The following is the text of the University Lecture given by New Polis editor Carl Raschke for the University of Denver (DU). According to the DU website, “the University Lecturer Award is given in recognition of superlative creative and scholarly work”. The transcript is published in two parts. The second can be found here.
As we plod more deeply into the new millennium, we are confronted by new hopes and old demons. Unprecedented threats replace ancient anxieties. The passing of the torch from one generation to the next has lifted the gaze of neither young nor old toward remote mountain tops. Think back to Barack Obama’s promise in the 2008 election of “hope and change”. The same autumn Obama sealed his electoral victory with that inspired, yet cliched rallying cry, a monumental financial crisis sent the emergent post-Cold War planetary economy into a tailspin from which many sectors never really recovered.

(Data items)
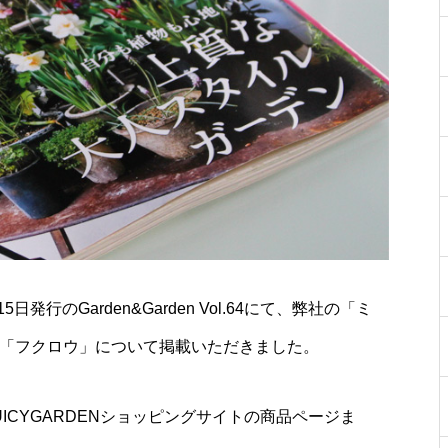
15日発行のGarden&Garden Vol.64にて、弊社の「ミ
「フクロウ」について掲載いただきました。
UICYGARDENショッピングサイトの商品ページま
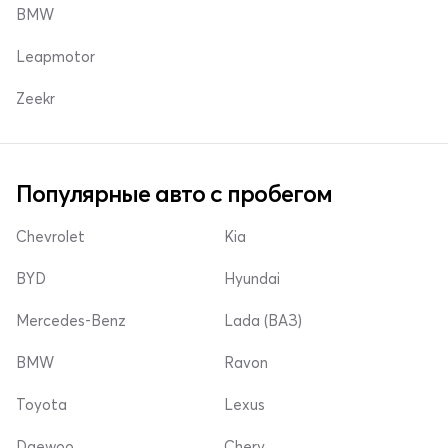
BMW
Leapmotor
Zeekr
Популярные авто с пробегом
Chevrolet
Kia
BYD
Hyundai
Mercedes-Benz
Lada (ВАЗ)
BMW
Ravon
Toyota
Lexus
Daewoo
Chery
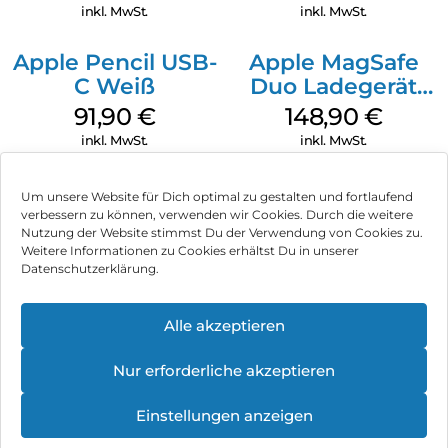
Transparent
Transparent
inkl. MwSt.
inkl. MwSt.
Apple Pencil USB-
Apple MagSafe
C Weiß
Duo Ladegerät
Weiß
91,90
€
148,90
€
inkl. MwSt.
inkl. MwSt.
Um unsere Website für Dich optimal zu gestalten und fortlaufend
verbessern zu können, verwenden wir Cookies. Durch die weitere
Nutzung der Website stimmst Du der Verwendung von Cookies zu.
Impressum
Weitere Informationen zu Cookies erhältst Du in unserer
Datenschutzerklärung.
AGB
Datenschutz
Alle akzeptieren
Vertrag widerrufen
Nur erforderliche akzeptieren
Hinweis zur Batterieentsorgung
Einstellungen anzeigen
Newsletter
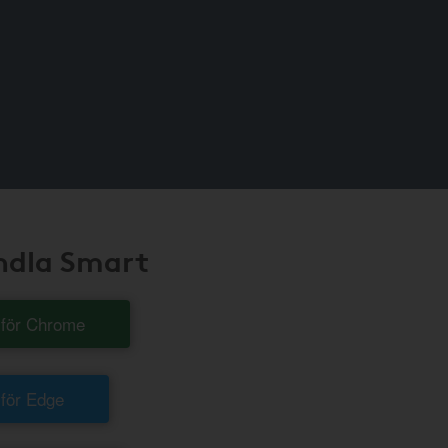
andla Smart
t för Chrome
 för Edge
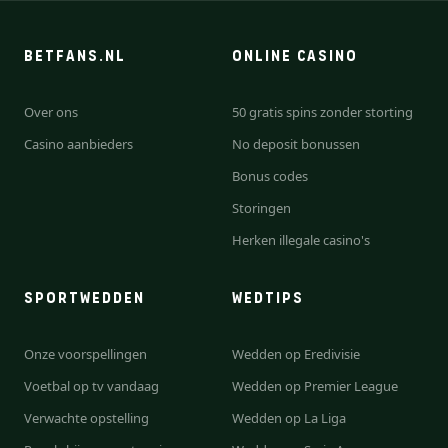
BETFANS.NL
ONLINE CASINO
Over ons
50 gratis spins zonder storting
Casino aanbieders
No deposit bonussen
Bonus codes
Storingen
Herken illegale casino's
SPORTWEDDEN
WEDTIPS
Onze voorspellingen
Wedden op Eredivisie
Voetbal op tv vandaag
Wedden op Premier League
Verwachte opstelling
Wedden op La Liga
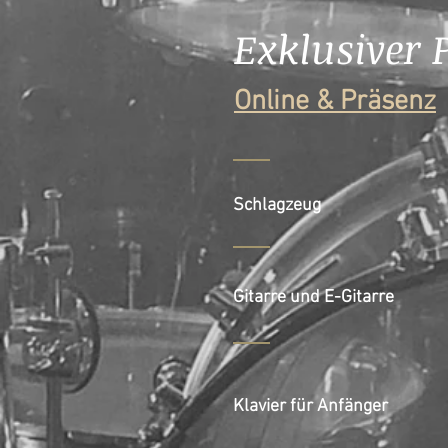
Exklusiver 
Online & Präsenz
Schlagzeug
Gitarre und E-Gitarre
Klavier für Anfänger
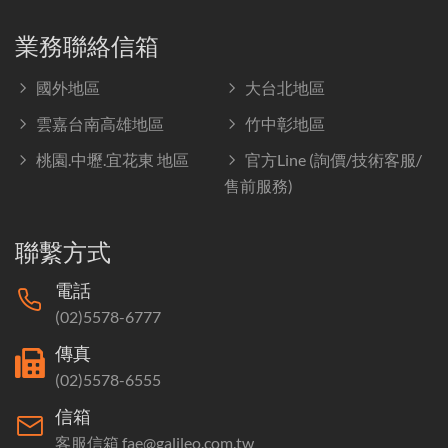
業務聯絡信箱
國外地區
大台北地區
雲嘉台南高雄地區
竹中彰地區
桃園.中壢.宜花東 地區
官方Line (詢價/技術客服/
售前服務)
聯繫方式
電話
(02)5578-6777
傳真
(02)5578-6555
信箱
客服信箱 fae@galileo.com.tw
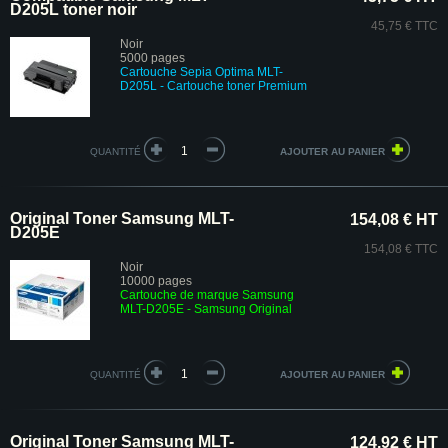
D205L toner noir
45,75 € TTC
Noir
5000 pages
Cartouche Sepia Optima MLT-
D205L
- Cartouche toner Premium
QUANTITÉ
Original Toner Samsung MLT-
154,08 € HT
D205E
154,08 € TTC
Noir
10000 pages
Cartouche de marque Samsung
MLT-D205E - Samsung Original
QUANTITÉ
Original Toner Samsung MLT-
124,92 € HT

Tasks for this exercise:
**a.** Put the data items from the start through the line containing "客服信箱 fae@galileo.com.tw" into a numbered list, omitting blank lines and the pictures.
**b.** Write the next part of the University Lecture transcript, picking up after its last sentence.

Numbered responses:
**a.**
1. 15日発行のGarden&Garden Vol.64にて、弊社の「ミ
2. 「フクロウ」について掲載いただきました。
3. UICYGARDENショッピングサイトの商品ページま
4. BMW
5. Leapmotor
6. Zeekr
7. Популярные авто с пробегом
8. Chevrolet
9. Kia
10. BYD
11. Hyundai
12. Mercedes-Benz
13. Lada (ВАЗ)
14. BMW
15. Ravon
16. Toyota
17. Lexus
18. Daewoo
19. Chery
20. Transparent
21. Transparent
22. inkl. MwSt.
23. inkl. MwSt.
24. Apple Pencil USB-
25. Apple MagSafe
26. C Weiß
27. Duo Ladegerät
28. Weiß
29. 91,90
30. €
31. 148,90
32. €
33. inkl. MwSt.
34. inkl. MwSt.
35. Um unsere Website für Dich optimal zu gestalten und fortlaufend
36. verbessern zu können, verwenden wir Cookies. Durch die weitere
37. Nutzung der Website stimmst Du der Verwendung von Cookies zu.
38. Impressum
39. Weitere Informationen zu Cookies erhältst Du in unserer
40. Datenschutzerklärung.
41. AGB
42. Datenschutz
43. Alle akzeptieren
44. Vertrag widerrufen
45. Nur erforderliche akzeptieren
46. Hinweis zur Batterieentsorgung
47. Einstellungen anzeigen
48. Newsletter
49. andla Smart
50. t för Chrome
51.  för Edge
52. BETFANS.NL
53. ONLINE CASINO
54. Over ons
55. 50 gratis spins zonder storting
56. Casino aanbieders
57. No deposit bonussen
58. Bonus codes
59. Storingen
60. Herken illegale casino's
61. SPORTWEDDEN
62. WEDTIPS
63. Onze voorspellingen
64. Wedden op Eredivisie
65. Voetbal op tv vandaag
66. Wedden op Premier League
67. Verwachte opstelling
68. Wedden op La Liga
69. Exklusiver 
70. Online & Präsenz
71. Schlagzeug
72. Gitarre und E-Gitarre
73. Klavier für Anfänger
74. 業務聯絡信箱
75. 國外地區
76. 大台北地區
77. 雲嘉台南高雄地區
78. 竹中彰地區
79. 桃園.中壢.宜花東 地區
80. 官方Line (詢價/技術客服/
81. 售前服務)
82. 聯繫方式
83. 電話
84. (02)5578-6777
85. 傳真
86. (02)5578-6555
87. 信箱
88. 客服信箱 fae@galileo.com.tw

**b.**
The beguiling promise from the H.W. Bush era of a “new world order” founded on liberal social values, shaped by democratic capitalism, seasoned with promises of limitless material prosperity for once impoverished global masses, and celebrated with an apocalyptic ferocity by visionaries such as famed political economist Francis Fukuyama -the one who described the collapse of the Soviet Union in late 1991 as the “end of history”, turned up wanting. Like the giant ship Titanic, it blundered into an iceberg and sank precipitously into the murk and maelstrom of the ages.
Now, almost a decade and a half later, we are still drifting about in our flimsy lifeboats without any clear direction as to where the tides might be taking us. A new and militant authoritarianism, both leftward and rightward facing, is on the march on all continents and casts into serious doubt the credibility of the cosmopolitan comity and democratic idealism that engorged the progressive imagination for several decades. For much of the world’s population, and not just in this country, the project of producing engaged, global “citizens” whose loyalties and commitments transcend national boundaries increasingly comes across as pious flimflam.
The idea of a “citizen”, as the French thinker Étienne Balibar reminds us, is one whose subjectivity is saturated with good intentions and real agency. “Citizen-subjects”, as he calls them, are designed to create dynamic communities of difference, communities in which the struggle to make self-conscious and self-confident players inside the public space is made possible only by balancing the three aspects of citizenship. These three aspects are enshrined in the rhetoric of the French Revolution – liberté, égalité, fraternité – or as we should translate them properly – “freedom, equality, and, reciprocal solidarity”.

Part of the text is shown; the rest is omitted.